TASK DIRECTIONS:
Reproduce the lines of the listing from the one containing "DESCRIPTION" through the one containing "turned our loft", including both of those lines. Omit the pictures from your answer.
··········
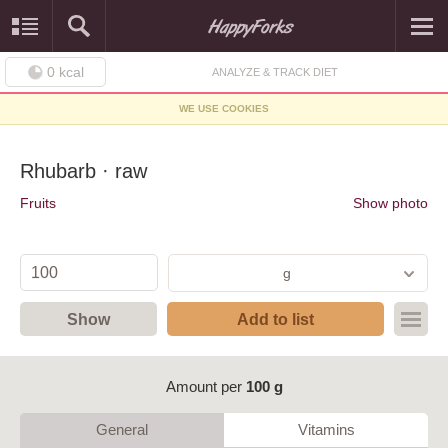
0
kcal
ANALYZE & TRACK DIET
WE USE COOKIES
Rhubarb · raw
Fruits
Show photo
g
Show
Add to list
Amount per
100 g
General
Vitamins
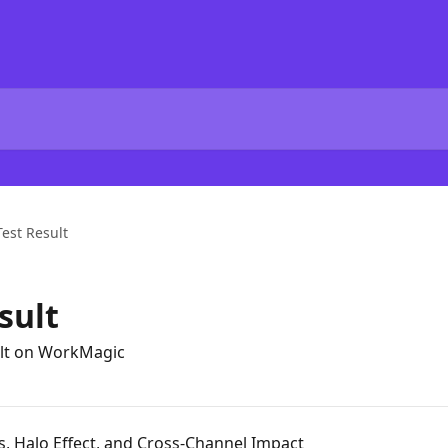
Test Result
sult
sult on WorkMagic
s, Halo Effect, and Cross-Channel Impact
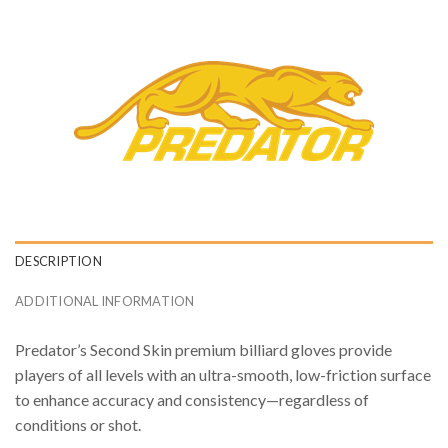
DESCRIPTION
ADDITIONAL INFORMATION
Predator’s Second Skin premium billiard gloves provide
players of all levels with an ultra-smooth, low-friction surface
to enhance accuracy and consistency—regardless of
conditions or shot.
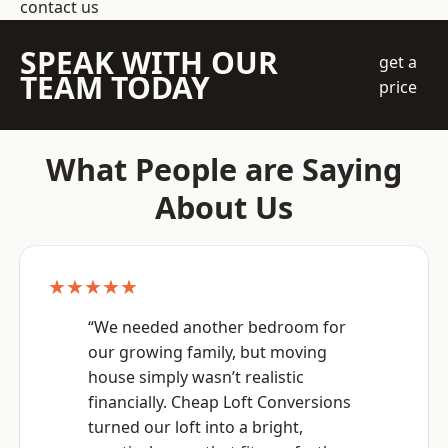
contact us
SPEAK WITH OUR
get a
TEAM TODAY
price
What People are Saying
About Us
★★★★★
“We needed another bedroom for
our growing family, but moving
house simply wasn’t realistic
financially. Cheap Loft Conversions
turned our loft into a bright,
··········
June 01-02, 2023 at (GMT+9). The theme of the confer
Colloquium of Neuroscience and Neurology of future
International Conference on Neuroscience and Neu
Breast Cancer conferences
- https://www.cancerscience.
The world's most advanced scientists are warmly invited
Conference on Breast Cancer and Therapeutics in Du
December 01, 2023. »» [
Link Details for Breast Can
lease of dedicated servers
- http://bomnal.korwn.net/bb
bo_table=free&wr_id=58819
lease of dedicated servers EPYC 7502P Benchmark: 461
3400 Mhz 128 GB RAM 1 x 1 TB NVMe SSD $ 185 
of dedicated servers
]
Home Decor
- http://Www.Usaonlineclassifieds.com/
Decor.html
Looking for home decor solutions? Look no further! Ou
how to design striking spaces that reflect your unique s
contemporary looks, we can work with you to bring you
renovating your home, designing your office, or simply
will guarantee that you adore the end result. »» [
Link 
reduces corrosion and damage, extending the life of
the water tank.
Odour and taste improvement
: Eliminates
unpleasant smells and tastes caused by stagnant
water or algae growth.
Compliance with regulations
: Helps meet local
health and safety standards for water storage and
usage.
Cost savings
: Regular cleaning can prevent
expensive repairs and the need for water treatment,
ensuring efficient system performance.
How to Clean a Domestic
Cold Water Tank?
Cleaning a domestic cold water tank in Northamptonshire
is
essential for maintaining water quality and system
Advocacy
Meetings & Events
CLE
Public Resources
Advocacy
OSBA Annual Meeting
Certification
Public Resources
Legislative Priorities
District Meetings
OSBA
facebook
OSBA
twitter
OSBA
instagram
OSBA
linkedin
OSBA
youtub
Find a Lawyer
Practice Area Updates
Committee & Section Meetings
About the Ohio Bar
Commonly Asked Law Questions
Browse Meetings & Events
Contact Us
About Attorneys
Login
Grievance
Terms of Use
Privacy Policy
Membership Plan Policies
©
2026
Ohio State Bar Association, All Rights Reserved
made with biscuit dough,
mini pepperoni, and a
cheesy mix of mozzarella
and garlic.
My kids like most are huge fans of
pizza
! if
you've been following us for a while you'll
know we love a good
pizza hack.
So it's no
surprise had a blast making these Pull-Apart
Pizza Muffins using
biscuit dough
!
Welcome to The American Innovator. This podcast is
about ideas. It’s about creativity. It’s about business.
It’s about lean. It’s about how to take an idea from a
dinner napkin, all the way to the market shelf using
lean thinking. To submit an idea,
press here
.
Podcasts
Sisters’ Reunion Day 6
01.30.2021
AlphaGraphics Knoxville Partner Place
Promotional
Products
··········
WRITTEN SOLUTION:
DESCRIPTION
ADDITIONAL INFORMATION
Predator’s Second Skin premium billiard gloves provide
players of all levels with an ultra-smooth, low-friction surface
to enhance accuracy and consistency—regardless of
conditions or shot.
contact us
SPEAK WITH OUR
get a
TEAM TODAY
price
What People are Saying
About Us
★★★★★
“We needed another bedroom for
our growing family, but moving
house simply wasn’t realistic
financially. Cheap Loft Conversions
turned our loft into a bright,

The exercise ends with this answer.